[WHAT IS REQUIRED] Return word for word the part of the transfer embargo interview that begins at the words "And of course" and stops after "every single day.".
┌─ SOURCE PASSAGE
And of course they prefer some kind of security in a different environment, so that’s the difficult part, because you are working with unexpected situations almost every single day.
The transfer embargo means we cannot pay for a player, but we can bring in loans or free transfers, as much as they fit in our limitation for salaries. The EFL has been very strict with us on that, they have reduced our capability to get players in in terms of wages. But we can get players.
My priority is don’t lose players in this market, because I think we have a young and energetic team. We have almost double the average number of scouts every single game compared to the last three seasons, so now we have 14, 15 scouts, because we have players playing regularly in our line-up who are 18, 19, 20-years-old that are attractive for some other clubs. So my priority is to keep them together, because we have been in a period where we worked really hard with the team.
Now we have an established group of players, so the last thing we need is to start the process again. Our priority now will be to keep them together. I don’t know if that is going to be possible, but I will fight for it.
We have some attractive players right now and I know that we are in the situation that the financial side is not stable, so I know if the proper offer comes for one of the boys the club is going to let them go, but I I don’t have any a specific offer or proposal from any of them.
I just speak with Mark Bowen and ask him, ‘Please, when it’s something that is going to happen, just let me know.’ Otherwise, I don’t want to know any minor detail on that, because it’s not going to change anything on my daily basics and is just taking my time.
└─
┌─ MATERIAL
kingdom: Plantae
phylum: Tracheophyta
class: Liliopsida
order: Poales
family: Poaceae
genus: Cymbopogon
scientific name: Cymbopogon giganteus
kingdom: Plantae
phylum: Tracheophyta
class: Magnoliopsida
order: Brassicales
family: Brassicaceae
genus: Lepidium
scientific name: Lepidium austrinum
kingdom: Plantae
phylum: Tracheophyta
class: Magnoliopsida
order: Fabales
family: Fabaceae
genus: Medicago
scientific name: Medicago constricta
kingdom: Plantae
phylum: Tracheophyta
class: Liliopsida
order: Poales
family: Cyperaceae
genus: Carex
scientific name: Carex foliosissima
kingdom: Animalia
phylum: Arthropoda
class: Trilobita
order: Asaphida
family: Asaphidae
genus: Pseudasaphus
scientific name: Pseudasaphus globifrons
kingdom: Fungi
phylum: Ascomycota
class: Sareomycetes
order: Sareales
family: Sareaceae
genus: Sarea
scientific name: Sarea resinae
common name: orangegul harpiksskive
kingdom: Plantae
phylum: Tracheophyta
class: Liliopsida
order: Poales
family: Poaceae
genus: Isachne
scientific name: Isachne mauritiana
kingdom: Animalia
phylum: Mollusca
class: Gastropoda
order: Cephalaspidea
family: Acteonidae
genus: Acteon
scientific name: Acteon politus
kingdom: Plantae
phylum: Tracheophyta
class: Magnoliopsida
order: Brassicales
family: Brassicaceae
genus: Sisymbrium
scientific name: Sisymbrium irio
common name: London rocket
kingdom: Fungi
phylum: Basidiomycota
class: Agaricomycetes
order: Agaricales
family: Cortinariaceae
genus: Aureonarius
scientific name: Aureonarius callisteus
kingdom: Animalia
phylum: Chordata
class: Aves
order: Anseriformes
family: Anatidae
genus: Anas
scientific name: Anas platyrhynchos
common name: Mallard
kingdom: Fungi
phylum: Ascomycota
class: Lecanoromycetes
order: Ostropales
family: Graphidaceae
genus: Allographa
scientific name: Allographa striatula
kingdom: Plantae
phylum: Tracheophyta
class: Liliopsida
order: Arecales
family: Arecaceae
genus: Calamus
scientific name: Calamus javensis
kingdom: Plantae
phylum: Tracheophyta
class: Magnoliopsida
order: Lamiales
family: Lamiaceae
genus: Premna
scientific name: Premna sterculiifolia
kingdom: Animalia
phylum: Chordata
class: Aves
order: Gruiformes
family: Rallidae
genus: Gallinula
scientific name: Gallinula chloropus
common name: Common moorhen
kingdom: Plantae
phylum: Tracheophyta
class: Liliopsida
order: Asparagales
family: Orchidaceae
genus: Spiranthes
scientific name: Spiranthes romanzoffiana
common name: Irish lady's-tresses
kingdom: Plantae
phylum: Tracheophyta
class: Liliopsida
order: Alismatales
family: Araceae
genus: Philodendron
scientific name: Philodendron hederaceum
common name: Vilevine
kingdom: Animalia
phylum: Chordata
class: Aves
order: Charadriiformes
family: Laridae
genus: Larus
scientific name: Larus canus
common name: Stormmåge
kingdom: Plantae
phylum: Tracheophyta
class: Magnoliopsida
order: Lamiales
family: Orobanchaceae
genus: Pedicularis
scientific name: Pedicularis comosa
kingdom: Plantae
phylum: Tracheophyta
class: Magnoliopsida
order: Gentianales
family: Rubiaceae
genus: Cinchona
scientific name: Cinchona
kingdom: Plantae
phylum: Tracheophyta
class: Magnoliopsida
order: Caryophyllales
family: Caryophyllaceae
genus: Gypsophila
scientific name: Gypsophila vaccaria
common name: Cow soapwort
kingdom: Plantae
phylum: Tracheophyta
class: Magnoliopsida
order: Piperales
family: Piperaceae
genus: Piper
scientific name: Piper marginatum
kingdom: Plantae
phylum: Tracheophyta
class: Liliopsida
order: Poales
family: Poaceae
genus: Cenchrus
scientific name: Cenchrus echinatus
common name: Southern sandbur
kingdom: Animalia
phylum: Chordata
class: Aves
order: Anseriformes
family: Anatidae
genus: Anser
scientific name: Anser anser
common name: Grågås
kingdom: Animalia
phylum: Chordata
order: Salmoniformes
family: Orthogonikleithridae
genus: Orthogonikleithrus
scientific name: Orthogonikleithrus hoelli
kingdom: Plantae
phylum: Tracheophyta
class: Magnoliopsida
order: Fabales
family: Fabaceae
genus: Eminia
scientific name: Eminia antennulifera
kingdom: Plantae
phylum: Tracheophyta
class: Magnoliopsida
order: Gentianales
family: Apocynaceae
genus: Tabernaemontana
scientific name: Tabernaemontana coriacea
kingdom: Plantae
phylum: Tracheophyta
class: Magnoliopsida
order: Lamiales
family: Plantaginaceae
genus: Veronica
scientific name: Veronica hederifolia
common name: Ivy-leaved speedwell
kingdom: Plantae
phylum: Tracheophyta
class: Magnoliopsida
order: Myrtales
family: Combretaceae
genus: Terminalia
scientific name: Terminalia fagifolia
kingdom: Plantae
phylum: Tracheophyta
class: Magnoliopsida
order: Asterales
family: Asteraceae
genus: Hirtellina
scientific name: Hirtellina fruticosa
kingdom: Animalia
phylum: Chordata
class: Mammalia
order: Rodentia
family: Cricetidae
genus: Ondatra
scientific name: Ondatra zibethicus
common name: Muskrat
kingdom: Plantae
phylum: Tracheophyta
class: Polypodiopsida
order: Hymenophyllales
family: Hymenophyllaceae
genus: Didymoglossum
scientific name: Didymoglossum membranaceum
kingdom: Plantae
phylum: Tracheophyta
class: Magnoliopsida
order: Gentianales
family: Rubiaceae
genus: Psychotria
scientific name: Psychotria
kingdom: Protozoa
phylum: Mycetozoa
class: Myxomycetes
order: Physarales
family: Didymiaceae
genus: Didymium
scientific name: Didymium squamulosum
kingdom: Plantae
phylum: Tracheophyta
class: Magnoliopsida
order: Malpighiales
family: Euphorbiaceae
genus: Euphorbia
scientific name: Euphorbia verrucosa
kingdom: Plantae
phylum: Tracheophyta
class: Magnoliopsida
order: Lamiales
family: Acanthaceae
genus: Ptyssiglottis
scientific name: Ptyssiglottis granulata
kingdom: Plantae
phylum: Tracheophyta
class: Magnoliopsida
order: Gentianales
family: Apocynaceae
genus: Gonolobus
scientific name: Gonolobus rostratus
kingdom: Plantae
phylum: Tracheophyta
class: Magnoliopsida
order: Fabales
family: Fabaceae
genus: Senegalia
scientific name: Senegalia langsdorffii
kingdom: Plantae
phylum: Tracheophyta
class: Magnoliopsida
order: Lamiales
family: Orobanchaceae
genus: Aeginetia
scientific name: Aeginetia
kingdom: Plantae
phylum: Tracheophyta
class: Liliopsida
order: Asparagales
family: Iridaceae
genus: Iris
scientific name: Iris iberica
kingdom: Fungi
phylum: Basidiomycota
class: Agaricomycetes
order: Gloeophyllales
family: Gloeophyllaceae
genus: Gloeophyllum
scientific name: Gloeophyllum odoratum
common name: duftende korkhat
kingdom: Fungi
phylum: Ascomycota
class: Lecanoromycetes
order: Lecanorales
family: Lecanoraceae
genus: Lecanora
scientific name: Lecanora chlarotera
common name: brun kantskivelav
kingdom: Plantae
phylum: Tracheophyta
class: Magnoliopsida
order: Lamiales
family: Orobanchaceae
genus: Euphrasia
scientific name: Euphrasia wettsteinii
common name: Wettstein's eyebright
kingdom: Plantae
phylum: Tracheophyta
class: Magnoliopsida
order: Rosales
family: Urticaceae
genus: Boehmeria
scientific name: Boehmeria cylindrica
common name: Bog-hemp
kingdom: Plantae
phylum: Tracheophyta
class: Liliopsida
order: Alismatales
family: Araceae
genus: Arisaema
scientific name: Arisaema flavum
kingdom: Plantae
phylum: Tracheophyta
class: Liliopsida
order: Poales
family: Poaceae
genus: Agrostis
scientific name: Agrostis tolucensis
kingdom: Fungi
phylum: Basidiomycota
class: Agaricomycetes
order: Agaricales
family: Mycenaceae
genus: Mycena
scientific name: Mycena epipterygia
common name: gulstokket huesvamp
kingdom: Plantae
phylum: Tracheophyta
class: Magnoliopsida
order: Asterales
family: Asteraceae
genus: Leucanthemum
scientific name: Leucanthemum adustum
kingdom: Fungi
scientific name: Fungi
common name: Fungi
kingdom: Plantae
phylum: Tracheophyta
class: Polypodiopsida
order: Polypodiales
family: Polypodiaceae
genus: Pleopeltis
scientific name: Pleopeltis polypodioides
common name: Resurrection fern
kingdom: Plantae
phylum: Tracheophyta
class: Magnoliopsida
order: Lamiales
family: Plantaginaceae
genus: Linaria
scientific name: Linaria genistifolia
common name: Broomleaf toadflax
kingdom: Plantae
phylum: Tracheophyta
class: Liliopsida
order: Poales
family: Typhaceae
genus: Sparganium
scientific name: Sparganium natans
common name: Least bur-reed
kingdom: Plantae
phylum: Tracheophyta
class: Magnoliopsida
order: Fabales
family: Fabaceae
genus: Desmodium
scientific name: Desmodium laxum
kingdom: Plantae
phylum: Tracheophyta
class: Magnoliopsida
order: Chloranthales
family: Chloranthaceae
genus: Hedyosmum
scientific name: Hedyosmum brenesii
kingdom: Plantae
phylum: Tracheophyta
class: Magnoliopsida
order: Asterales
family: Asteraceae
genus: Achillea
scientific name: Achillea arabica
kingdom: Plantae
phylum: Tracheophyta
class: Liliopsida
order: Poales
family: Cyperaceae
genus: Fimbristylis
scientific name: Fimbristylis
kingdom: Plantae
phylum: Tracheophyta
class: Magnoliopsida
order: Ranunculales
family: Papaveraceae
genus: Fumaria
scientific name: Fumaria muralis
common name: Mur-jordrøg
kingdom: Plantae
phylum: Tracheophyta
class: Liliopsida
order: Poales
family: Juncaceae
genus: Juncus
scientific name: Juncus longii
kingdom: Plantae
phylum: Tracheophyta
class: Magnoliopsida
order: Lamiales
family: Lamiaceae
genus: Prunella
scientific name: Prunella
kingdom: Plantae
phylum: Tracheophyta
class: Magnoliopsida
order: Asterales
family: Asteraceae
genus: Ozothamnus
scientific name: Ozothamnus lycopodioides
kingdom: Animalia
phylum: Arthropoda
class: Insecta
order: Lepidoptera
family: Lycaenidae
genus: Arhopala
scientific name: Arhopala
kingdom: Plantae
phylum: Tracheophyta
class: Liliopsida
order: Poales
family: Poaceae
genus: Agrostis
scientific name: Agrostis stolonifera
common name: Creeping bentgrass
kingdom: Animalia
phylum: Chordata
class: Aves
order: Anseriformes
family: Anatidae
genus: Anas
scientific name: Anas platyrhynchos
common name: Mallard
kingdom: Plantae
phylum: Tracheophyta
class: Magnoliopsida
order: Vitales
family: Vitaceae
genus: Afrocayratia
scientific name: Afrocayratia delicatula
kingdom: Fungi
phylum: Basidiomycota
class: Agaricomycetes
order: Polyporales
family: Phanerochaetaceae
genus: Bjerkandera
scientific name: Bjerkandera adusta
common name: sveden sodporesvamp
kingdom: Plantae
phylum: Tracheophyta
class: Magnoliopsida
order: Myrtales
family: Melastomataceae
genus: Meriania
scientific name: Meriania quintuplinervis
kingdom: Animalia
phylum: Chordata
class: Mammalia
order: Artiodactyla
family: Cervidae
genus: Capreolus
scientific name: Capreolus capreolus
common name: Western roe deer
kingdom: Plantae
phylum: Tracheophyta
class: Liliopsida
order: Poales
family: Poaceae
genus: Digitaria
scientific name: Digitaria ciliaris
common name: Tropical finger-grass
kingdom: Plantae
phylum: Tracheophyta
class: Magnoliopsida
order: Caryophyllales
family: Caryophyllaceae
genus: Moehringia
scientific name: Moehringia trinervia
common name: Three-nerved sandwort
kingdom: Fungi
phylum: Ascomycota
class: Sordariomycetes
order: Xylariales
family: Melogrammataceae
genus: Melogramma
└─
[TASK OUTPUT]
And of course they prefer some kind of security in a different environment, so that’s the difficult part, because you are working with unexpected situations almost every single day.